▸ **Work task**
For this task, every record below must be reproduced exactly.

=== Begin Enclosure ===

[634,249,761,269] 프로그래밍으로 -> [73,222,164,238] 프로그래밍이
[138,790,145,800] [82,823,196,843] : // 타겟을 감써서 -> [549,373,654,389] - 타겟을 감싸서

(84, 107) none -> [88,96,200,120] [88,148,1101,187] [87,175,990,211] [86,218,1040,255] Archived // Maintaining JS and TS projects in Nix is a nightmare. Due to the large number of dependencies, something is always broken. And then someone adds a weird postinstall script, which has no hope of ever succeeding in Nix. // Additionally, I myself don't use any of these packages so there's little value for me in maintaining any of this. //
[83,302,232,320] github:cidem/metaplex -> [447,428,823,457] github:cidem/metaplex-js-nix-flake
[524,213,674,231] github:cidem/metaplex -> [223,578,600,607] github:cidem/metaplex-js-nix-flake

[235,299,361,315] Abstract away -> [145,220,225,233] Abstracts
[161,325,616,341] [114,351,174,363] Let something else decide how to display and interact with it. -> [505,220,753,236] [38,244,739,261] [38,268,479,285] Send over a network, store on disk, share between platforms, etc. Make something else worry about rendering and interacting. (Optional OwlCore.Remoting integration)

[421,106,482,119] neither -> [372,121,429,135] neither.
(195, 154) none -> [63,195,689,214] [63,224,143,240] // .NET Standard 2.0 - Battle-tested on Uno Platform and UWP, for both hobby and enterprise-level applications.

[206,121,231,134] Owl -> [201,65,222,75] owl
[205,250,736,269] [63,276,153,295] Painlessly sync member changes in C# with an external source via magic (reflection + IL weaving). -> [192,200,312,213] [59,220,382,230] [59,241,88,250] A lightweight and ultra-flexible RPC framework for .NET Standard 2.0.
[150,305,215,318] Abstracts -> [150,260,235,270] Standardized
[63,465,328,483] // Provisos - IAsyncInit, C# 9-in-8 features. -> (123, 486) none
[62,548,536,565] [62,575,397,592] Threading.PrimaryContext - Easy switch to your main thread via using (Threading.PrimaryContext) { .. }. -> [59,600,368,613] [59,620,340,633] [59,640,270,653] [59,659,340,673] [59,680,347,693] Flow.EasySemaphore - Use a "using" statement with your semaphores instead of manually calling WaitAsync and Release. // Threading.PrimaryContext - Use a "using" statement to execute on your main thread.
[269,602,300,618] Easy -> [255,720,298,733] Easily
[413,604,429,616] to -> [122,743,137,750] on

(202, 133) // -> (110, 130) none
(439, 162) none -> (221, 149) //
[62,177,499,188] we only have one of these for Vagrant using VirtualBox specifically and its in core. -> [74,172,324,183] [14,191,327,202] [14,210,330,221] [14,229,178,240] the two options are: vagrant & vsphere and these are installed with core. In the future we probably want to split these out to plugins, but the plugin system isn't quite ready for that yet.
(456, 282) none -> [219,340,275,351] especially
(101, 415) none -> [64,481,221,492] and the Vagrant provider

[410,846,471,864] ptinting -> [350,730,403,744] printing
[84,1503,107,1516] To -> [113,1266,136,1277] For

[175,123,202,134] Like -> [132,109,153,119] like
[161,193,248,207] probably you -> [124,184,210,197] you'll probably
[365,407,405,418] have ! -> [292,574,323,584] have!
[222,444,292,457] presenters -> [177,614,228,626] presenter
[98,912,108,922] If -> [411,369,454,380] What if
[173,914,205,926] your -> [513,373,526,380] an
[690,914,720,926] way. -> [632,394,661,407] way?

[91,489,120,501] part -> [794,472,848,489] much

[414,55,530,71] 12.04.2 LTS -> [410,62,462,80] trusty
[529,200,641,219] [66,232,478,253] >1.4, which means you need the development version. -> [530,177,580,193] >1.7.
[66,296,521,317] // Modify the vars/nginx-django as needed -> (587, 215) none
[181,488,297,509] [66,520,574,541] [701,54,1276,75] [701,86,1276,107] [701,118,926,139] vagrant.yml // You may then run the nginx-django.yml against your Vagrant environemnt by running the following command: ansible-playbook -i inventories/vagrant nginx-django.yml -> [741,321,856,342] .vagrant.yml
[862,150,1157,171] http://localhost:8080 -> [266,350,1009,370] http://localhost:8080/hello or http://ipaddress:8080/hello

=== End Enclosure ===

▸ **Task solution**
[634,249,761,269] 프로그래밍으로 -> [73,222,164,238] 프로그래밍이
[138,790,145,800] [82,823,196,843] : // 타겟을 감써서 -> [549,373,654,389] - 타겟을 감싸서

(84, 107) none -> [88,96,200,120] [88,148,1101,187] [87,175,990,211] [86,218,1040,255] Archived // Maintaining JS and TS projects in Nix is a nightmare. Due to the large number of dependencies, something is always broken. And then someone adds a weird postinstall script, which has no hope of ever succeeding in Nix. // Additionally, I myself don't use any of these packages so there's little value for me in maintaining any of this. //
[83,302,232,320] github:cidem/metaplex -> [447,428,823,457] github:cidem/metaplex-js-nix-flake
[524,213,674,231] github:cidem/metaplex -> [223,578,600,607] github:cidem/metaplex-js-nix-flake

[235,299,361,315] Abstract away -> [145,220,225,233] Abstracts
[161,325,616,341] [114,351,174,363] Let something else decide how to display and interact with it. -> [505,220,753,236] [38,244,739,261] [38,268,479,285] Send over a network, store on disk, share between platforms, etc. Make something else worry about rendering and interacting. (Optional OwlCore.Remoting integration)

[421,106,482,119] neither -> [372,121,429,135] neither.
(195, 154) none -> [63,195,689,214] [63,224,143,240] // .NET Standard 2.0 - Battle-tested on Uno Platform and UWP, for both hobby and enterprise-level applications.

[206,121,231,134] Owl -> [201,65,222,75] owl
[205,250,736,269] [63,276,153,295] Painlessly sync member changes in C# with an external source via magic (reflection + IL weaving). -> [192,200,312,213] [59,220,382,230] [59,241,88,250] A lightweight and ultra-flexible RPC framework for .NET Standard 2.0.
[150,305,215,318] Abstracts -> [150,260,235,270] Standardized
[63,465,328,483] // Provisos - IAsyncInit, C# 9-in-8 features. -> (123, 486) none
[62,548,536,565] [62,575,397,592] Threading.PrimaryContext - Easy switch to your main thread via using (Threading.PrimaryContext) { .. }. -> [59,600,368,613] [59,620,340,633] [59,640,270,653] [59,659,340,673] [59,680,347,693] Flow.EasySemaphore - Use a "using" statement with your semaphores instead of manually calling WaitAsync and Release. // Threading.PrimaryContext - Use a "using" statement to execute on your main thread.
[269,602,300,618] Easy -> [255,720,298,733] Easily
[413,604,429,616] to -> [122,743,137,750] on

(202, 133) // -> (110, 130) none
(439, 162) none -> (221, 149) //
[62,177,499,188] we only have one of these for Vagrant using VirtualBox specifically and its in core. -> [74,172,324,183] [14,191,327,202] [14,210,330,221] [14,229,178,240] the two options are: vagrant & vsphere and these are installed with core. In the future we probably want to split these out to plugins, but the plugin system isn't quite ready for that yet.
(456, 282) none -> [219,340,275,351] especially
(101, 415) none -> [64,481,221,492] and the Vagrant provider

[410,846,471,864] ptinting -> [350,730,403,744] printing
[84,1503,107,1516] To -> [113,1266,136,1277] For

[175,123,202,134] Like -> [132,109,153,119] like
[161,193,248,207] probably you -> [124,184,210,197] you'll probably
[365,407,405,418] have ! -> [292,574,323,584] have!
[222,444,292,457] presenters -> [177,614,228,626] presenter
[98,912,108,922] If -> [411,369,454,380] What if
[173,914,205,926] your -> [513,373,526,380] an
[690,914,720,926] way. -> [632,394,661,407] way?

[91,489,120,501] part -> [794,472,848,489] much

[414,55,530,71] 12.04.2 LTS -> [410,62,462,80] trusty
[529,200,641,219] [66,232,478,253] >1.4, which means you need the development version. -> [530,177,580,193] >1.7.
[66,296,521,317] // Modify the vars/nginx-django as needed -> (587, 215) none
[181,488,297,509] [66,520,574,541] [701,54,1276,75] [701,86,1276,107] [701,118,926,139] vagrant.yml // You may then run the nginx-django.yml against your Vagrant environemnt by running the following command: ansible-playbook -i inventories/vagrant nginx-django.yml -> [741,321,856,342] .vagrant.yml
[862,150,1157,171] http://localhost:8080 -> [266,350,1009,370] http://localhost:8080/hello or http://ipaddress:8080/hello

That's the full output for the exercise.